Structuring & Scaling a 3,000+ Article Knowledge Base
Overview
At Simpli.fi, I managed and continuously improved a knowledge base of over 3,000+ articles used by both internal teams and external clients. As products evolved, I ensured documentation remained intuitive, up-to-date, and aligned with real user workflows by restructuring content, refining organization, and integrating documentation into the product development lifecycle.
The Problem
Content structure didn’t reflect how users navigated the product UI
Articles were inconsistently named, formatted, and organized
New features were not always documented immediately (e.g., outdated screenshots after a UI update)
Users had difficultly finding relevant information - some articles were buried in inaccurate categories or sub-sections
Documentation risked becoming outdated or inaccurate as the product evolved
Impact
Made it easier for users to find relevant information quickly, but restructuring articles based on user workflows and related topics, as well as tags within the Zendesk settings
Increased consistency across documentation, adhering to style guides and collaborating with UX designers in Figma to ensure the UI matched knowledge base documentation
Supported internal teams with accurate, up-to-date resources, communicating new updated documentation in internal communication channels
Decreased outstanding backlogged Jira tickets in increments of ~10+ tickets per month
My Role
I owned the organization, structure, and ongoing maintenance of the knowledge base, proactively improving content architecture and aligning documentation with the product experience.
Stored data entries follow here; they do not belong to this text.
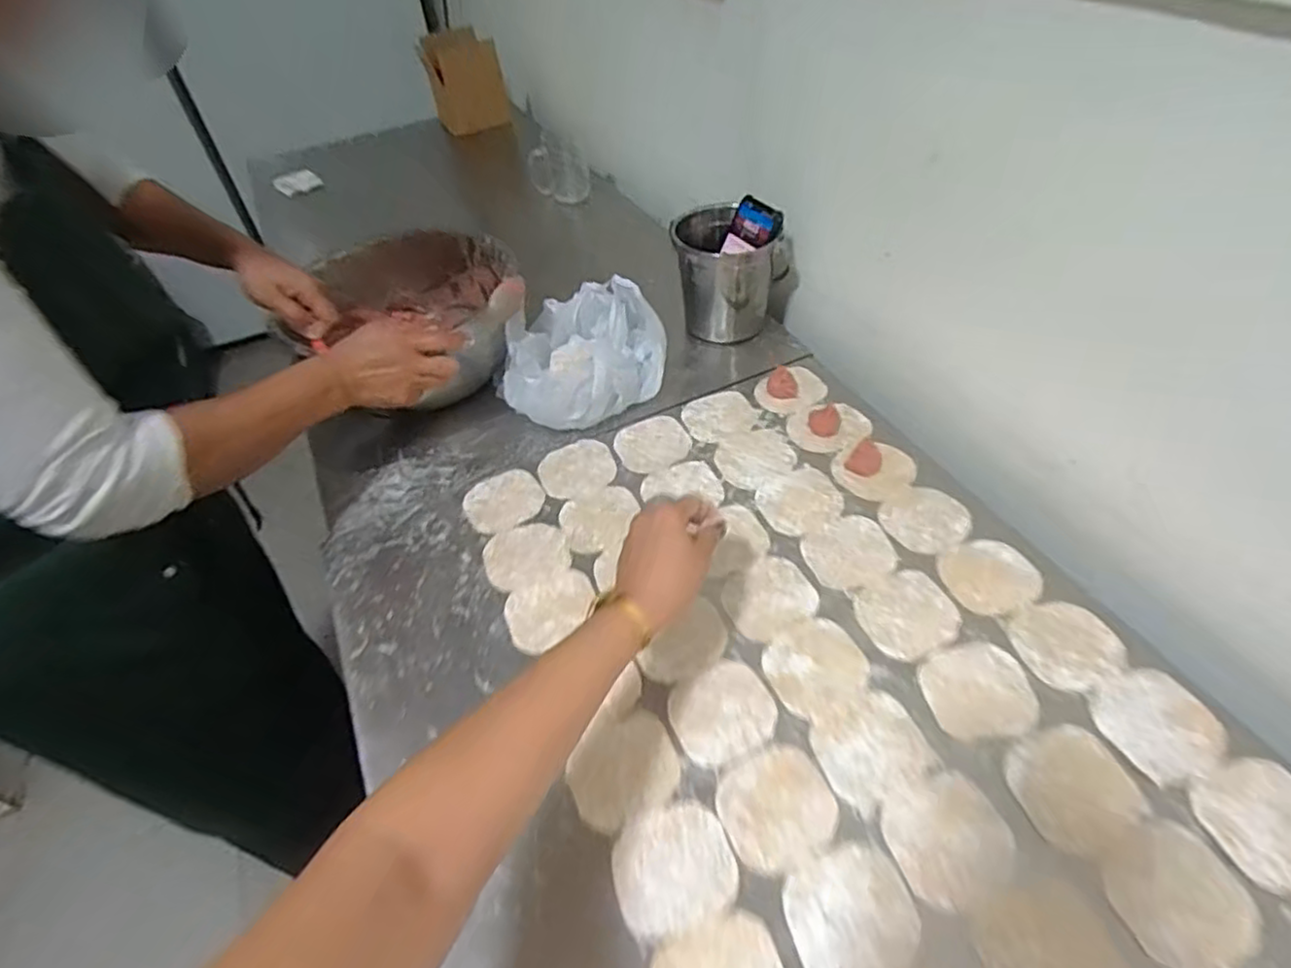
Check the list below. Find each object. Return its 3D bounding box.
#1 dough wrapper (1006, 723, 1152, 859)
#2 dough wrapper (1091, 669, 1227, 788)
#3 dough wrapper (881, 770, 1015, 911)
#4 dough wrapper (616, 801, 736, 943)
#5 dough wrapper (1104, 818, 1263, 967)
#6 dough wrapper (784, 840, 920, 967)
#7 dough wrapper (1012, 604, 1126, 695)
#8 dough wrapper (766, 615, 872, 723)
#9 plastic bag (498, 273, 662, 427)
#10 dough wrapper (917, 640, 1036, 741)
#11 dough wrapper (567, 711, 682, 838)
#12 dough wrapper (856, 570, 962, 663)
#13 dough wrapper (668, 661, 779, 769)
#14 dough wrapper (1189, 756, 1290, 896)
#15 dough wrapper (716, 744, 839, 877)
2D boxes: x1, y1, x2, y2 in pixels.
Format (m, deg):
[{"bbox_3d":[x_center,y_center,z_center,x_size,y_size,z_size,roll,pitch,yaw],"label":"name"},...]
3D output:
[{"bbox_3d":[0.305,0.215,0.493,0.081,0.004,0.079,-3,47,3],"label":"dough wrapper"},{"bbox_3d":[0.390,0.182,0.523,0.084,0.005,0.077,-3,47,3],"label":"dough wrapper"},{"bbox_3d":[0.211,0.244,0.478,0.081,0.004,0.077,-3,47,3],"label":"dough wrapper"},{"bbox_3d":[0.020,0.264,0.480,0.081,0.004,0.075,-3,47,3],"label":"dough wrapper"},{"bbox_3d":[0.343,0.265,0.442,0.084,0.004,0.077,-3,47,3],"label":"dough wrapper"},{"bbox_3d":[0.134,0.281,0.450,0.081,0.004,0.077,-21,48,-13],"label":"dough wrapper"},{"bbox_3d":[0.350,0.132,0.572,0.078,0.006,0.074,-3,47,3],"label":"dough wrapper"},{"bbox_3d":[0.146,0.153,0.579,0.080,0.004,0.085,-3,47,3],"label":"dough wrapper"},{"bbox_3d":[-0.072,-0.151,0.822,0.180,0.096,0.198,-3,47,4],"label":"plastic bag"},{"bbox_3d":[0.268,0.167,0.556,0.083,0.004,0.077,-3,47,3],"label":"dough wrapper"},{"bbox_3d":[-0.018,0.215,0.529,0.085,0.006,0.075,-29,51,-19],"label":"dough wrapper"},{"bbox_3d":[0.230,0.115,0.606,0.082,0.004,0.076,-3,47,3],"label":"dough wrapper"},{"bbox_3d":[0.061,0.182,0.558,0.082,0.005,0.077,-3,47,3],"label":"dough wrapper"},{"bbox_3d":[0.423,0.230,0.468,0.079,0.007,0.080,-3,47,3],"label":"dough wrapper"},{"bbox_3d":[0.095,0.233,0.504,0.080,0.004,0.078,-3,47,3],"label":"dough wrapper"}]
I also assigned myself outdated backlogged tickets to simultaneously complete older updates while documenting new product features/releases.
Tools Used:
Zendesk
Paligo
Jira
Confluence
Figma
Reflection
This work reinforced the importance of aligning documentation with real user behavior rather than preconceived assumptions. By structuring content around how users navigate the product, and aligning with UX designers verbiage, I made the knowledge base more intuitive, navigable, and effective as a support tool for internal teams and external clients.